LES CRAINTES DE LA SECTE: QU'ON LISE LEURS ECRITS

Il s'agit ici d'un télex expédié par le Président de la "Church of scientology International", Heber Jentzsch, à l'éditeur de Rolling Stone Magazine, et d'un télex expédié à Mark Ebner, journaliste critique de la scientologie.

La page de garde du télex à Mark Ebner dit ceci:

"NOTE DE CONFIDENTIALITE"

"Les documents qui accompagnent cette transmission contiennent des informations confidentielles appartenant à l'expéditeur qui est privilégié. L'information n'est destinée qu'à l'individu sus-nommé. Nous vous notifions par conséquent que toute divulgation, copie ou distribution, ou entreprise d'action basée sur les contenus des documents, est interdite. Si vous avez reçu la transmission par erreur, merci de le signaler à l'expéditeur immédiatement par téléphone afin que le retour des documents soit convenu."

Observation: "toute action basée sur le contenu de ces documents est interdite" ? On atteint les limites de l'absurdité: pourquoi la scientologie envoie-t'elle le fax que voici, en pareil cas, si le destinataire n'a pas le droit d'en rien faire, alors que la scientologie lui demande justement d'en faire quelque chose?
Exp: Karin POUW, Church of Scientology International, Office des affaires spéciales

destinataire: Mark Ebner, C° Rolling Stone

12 Août 98

Cher Mark,

Je vous confirme notre conversation téléphonique récente.

Vous aviez contacté l'église pour parler au Révérend Heber Jentzsch en réponse à sa lettre à l'éditeur de Rolling Stone Magazine, par laquelle il exprimait son souci quant à ta compétence à parler convenablement du suicide de Philip Gale, étudiant du MIT. La lettre contenait plusieurs affirmations à notre sujet qui démontraient clairement un a-priori contre la scientologie et nous donnait donc des raisons de nous inquiéter.

Comme le Rd Jentzsch était absent, c'est moi qui vous ai répondu. Vous m'avez promis que votre article ne reflèterait pas ce que je crois être un haine profonde que vous avez déjà exprimée publiquement contre mon église et ses membres. Je vous ai répondu qu'en raison des faits établis par la lettre du Rd Jentzsch, nous serions bien naïfs de croire qu'un article de vous ne contiendrait pas de commérages sur la scientologie.

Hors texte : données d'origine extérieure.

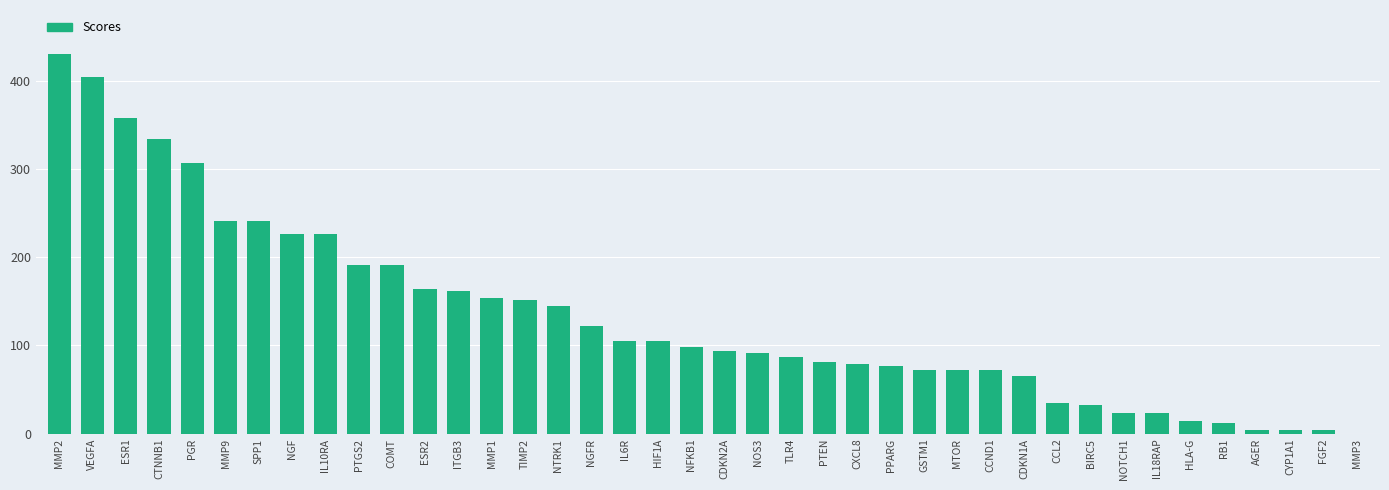

What is the sum of the values at MMP9 and NOTCH1?

264.1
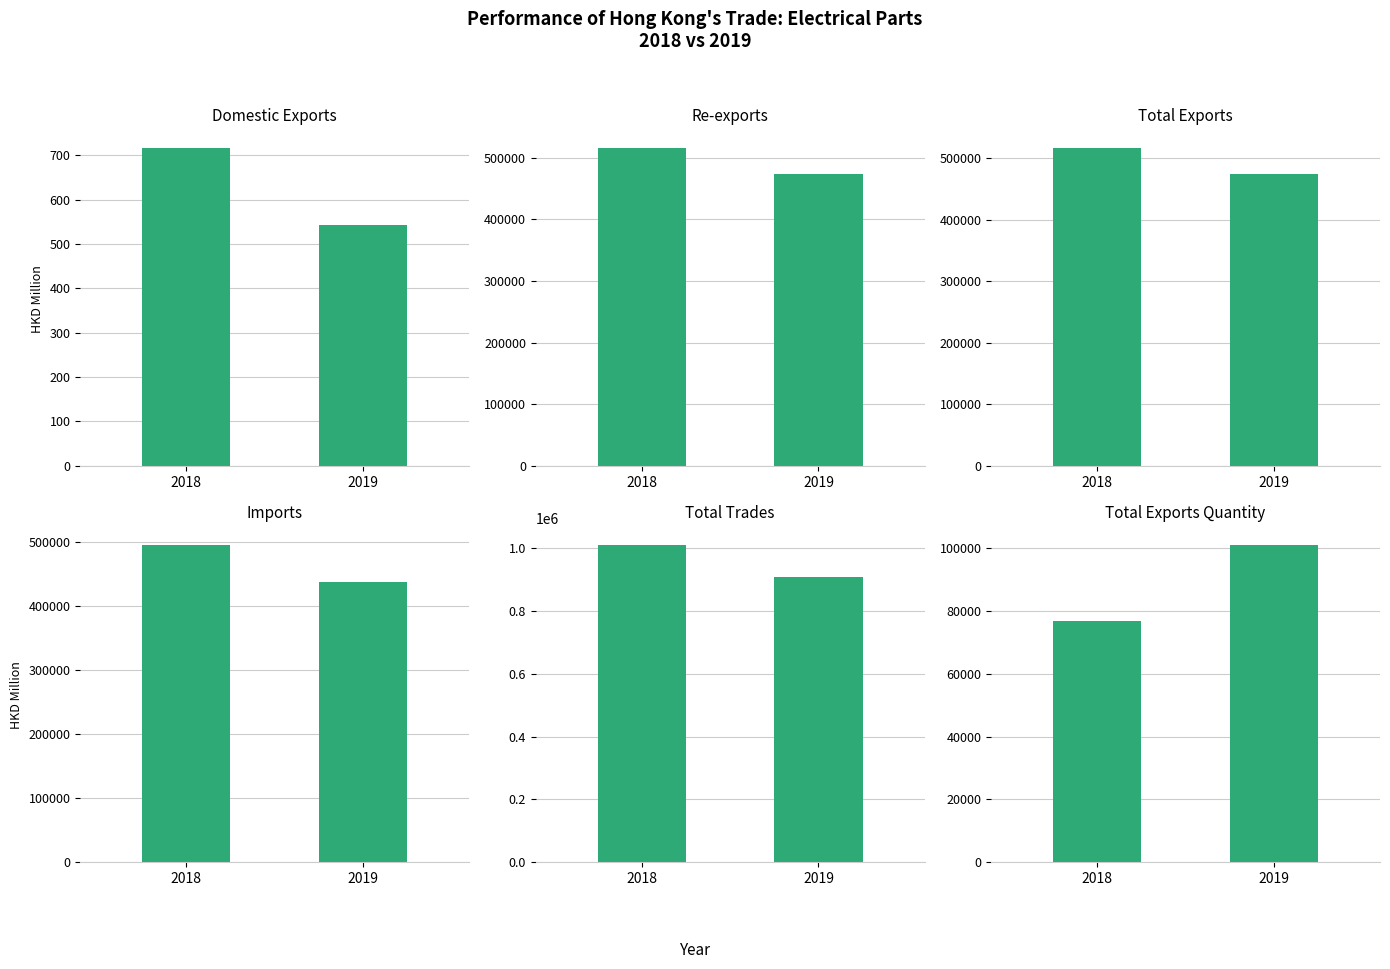

What is the minimum value shown in the chart?

543.2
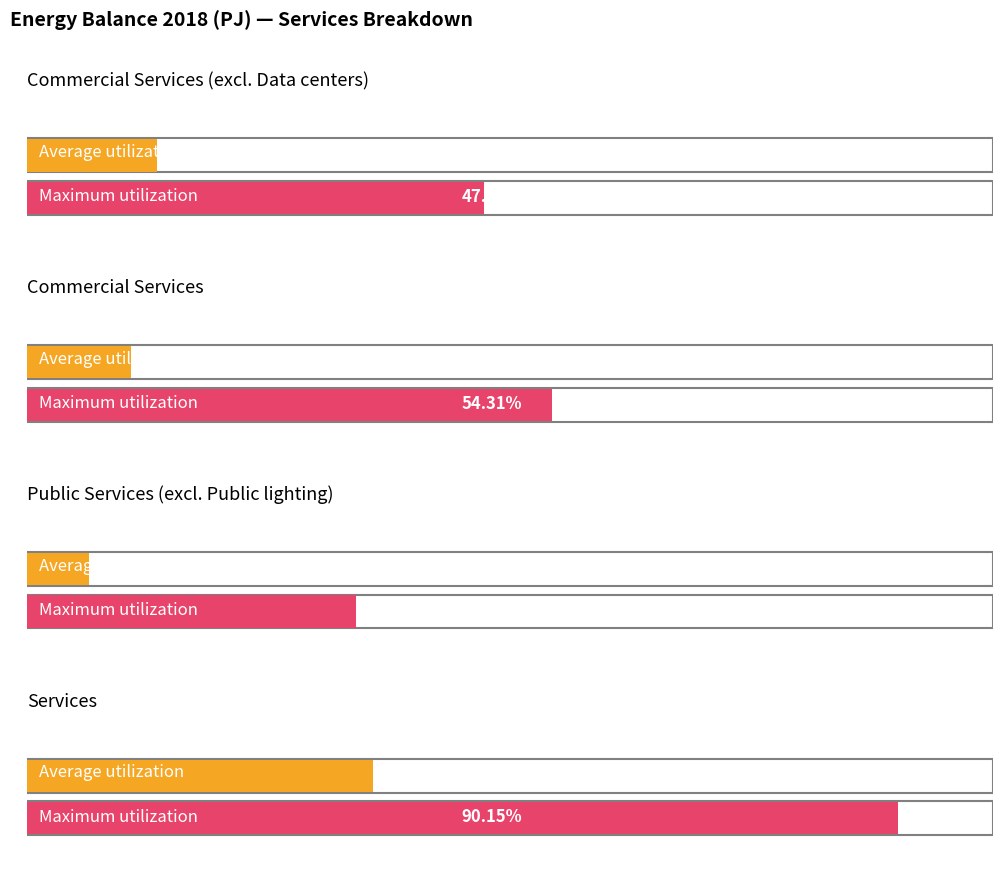

List the labels in order of Maximum utilization value, largest first.

Services, Commercial Services, Commercial Services (excl. Data centers), Public Services (excl. Public lighting)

Vous avez déclaré qu'à partir du moment où vous aviez signé un contrat avec les Rolling Stones, vous étiez "neutre et insensible à l'opinion". Vous avez demandé que nous ayions confiance en vos intentions, disant que vous ne vous serviriez pas de la mort d'un jeune homme pour faire progresser vos propres buts .

J'ai noté que depuis que vous aviez signé votre contrat, vous n'aviez émis aucun message sur Internet contre l'église et ses membres et j'espère que vous étendrez votre comportement à votre article.

Je suis ouverte à tout dialogue.

Sincèrement,

Karin Pouw




Voici maintenant un résumé de la lettre adressée par la scientologie à l'éditeur de Rolling Stone, destinée surtout à détruire la réputation de Mark Ebner et du jeune homme qui s'était suicidé peu après avoir quitté la scientologie.

Expéditeur: Church of Scientology International - Reverend Heber JENTZSCH

Hollywood suite 1200, Los Angeles

12 Août 98

destinataire: M. Will Dana

Assistant Managing Editor

Rolling Stone Magazine -New York


Cher Monsieur Dana,


"...le décès de jeunes gens est une tragédie... Phil Gale [jeune ex-scientologue brillant qui s'était suicidé, voir ici]. Selon divers rapports, le taux de suicide est plus élevé au MIT [l'université où Philip s'était suicidé] qu'en d'autres universités.

Philip Gale réussissait bien avant le MIT. Il a alors pris des drogues et réalisé que cela le projetait vers une médiocrité qu'il avait toujours crainte."

[argument monstrueux et vraisemblablement mensonger: la secte attaque même ses morts pour excuser ses propres fautes. Elle ne fournit pas non plus de pièces prouvant son affirmation diffamatoire vis à vis du MIT.]

Ensuite, l'auteur scientologue du fax s'en prend à Mark Ebner, un critique de la secte, en lui prètant des écrits et paroles hors contexte, et en l'attaquant nommément, afin d'obtenir que Rolling Stone Magazine leur laisse quasiment carte blanche pour répondre à la critique de Mark Ebner. Mark est ici dénoncé comme raciste (ce qui est faux évidemment; et il est assimilé indirectement à la discrimination religieuse; les associations antis-sectaires telles le CAN sont écornées au passage, ainsi que les journalistes pas éthiques, etc.

Le but est d'obtenir d'avance un droit de réponse à l'article de M. Ebner.